[Extracted data entries]
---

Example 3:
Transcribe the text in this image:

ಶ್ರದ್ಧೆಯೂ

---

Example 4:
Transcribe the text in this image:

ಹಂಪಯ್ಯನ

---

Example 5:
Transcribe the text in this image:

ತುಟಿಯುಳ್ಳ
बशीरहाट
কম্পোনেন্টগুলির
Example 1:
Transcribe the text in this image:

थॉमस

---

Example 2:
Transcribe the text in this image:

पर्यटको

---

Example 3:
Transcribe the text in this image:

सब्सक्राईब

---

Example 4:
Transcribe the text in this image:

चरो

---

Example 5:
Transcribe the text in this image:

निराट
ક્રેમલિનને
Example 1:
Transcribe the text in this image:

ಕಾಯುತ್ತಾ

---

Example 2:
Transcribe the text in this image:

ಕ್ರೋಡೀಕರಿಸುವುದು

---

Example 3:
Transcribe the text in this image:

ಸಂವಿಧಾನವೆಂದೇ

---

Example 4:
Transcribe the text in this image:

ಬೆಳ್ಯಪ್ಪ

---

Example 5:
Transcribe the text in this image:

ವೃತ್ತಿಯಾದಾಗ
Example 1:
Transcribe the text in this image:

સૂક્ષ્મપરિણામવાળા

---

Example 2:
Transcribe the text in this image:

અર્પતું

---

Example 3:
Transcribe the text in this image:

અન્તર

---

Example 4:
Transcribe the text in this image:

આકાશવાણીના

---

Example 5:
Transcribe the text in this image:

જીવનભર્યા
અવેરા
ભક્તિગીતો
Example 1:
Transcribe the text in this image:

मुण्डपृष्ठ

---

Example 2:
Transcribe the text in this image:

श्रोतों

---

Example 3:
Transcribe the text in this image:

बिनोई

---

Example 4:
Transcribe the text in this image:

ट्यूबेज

## Exercise goal
The records shown above should be given again word for word.

## Answer
---

Example 3:
Transcribe the text in this image:

ಶ್ರದ್ಧೆಯೂ

---

Example 4:
Transcribe the text in this image:

ಹಂಪಯ್ಯನ

---

Example 5:
Transcribe the text in this image:

ತುಟಿಯುಳ್ಳ
बशीरहाट
কম্পোনেন্টগুলির
Example 1:
Transcribe the text in this image:

थॉमस

---

Example 2:
Transcribe the text in this image:

पर्यटको

---

Example 3:
Transcribe the text in this image:

सब्सक्राईब

---

Example 4:
Transcribe the text in this image:

चरो

---

Example 5:
Transcribe the text in this image:

निराट
ક્રેમલિનને
Example 1:
Transcribe the text in this image:

ಕಾಯುತ್ತಾ

---

Example 2:
Transcribe the text in this image:

ಕ್ರೋಡೀಕರಿಸುವುದು

---

Example 3:
Transcribe the text in this image:

ಸಂವಿಧಾನವೆಂದೇ

---

Example 4:
Transcribe the text in this image:

ಬೆಳ್ಯಪ್ಪ

---

Example 5:
Transcribe the text in this image:

ವೃತ್ತಿಯಾದಾಗ
Example 1:
Transcribe the text in this image:

સૂક્ષ્મપરિણામવાળા

---

Example 2:
Transcribe the text in this image:

અર્પતું

---

Example 3:
Transcribe the text in this image:

અન્તર

---

Example 4:
Transcribe the text in this image:

આકાશવાણીના

---

Example 5:
Transcribe the text in this image:

જીવનભર્યા
અવેરા
ભક્તિગીતો
Example 1:
Transcribe the text in this image:

मुण्डपृष्ठ

---

Example 2:
Transcribe the text in this image:

श्रोतों

---

Example 3:
Transcribe the text in this image:

बिनोई

---

Example 4:
Transcribe the text in this image:

ट्यूबेज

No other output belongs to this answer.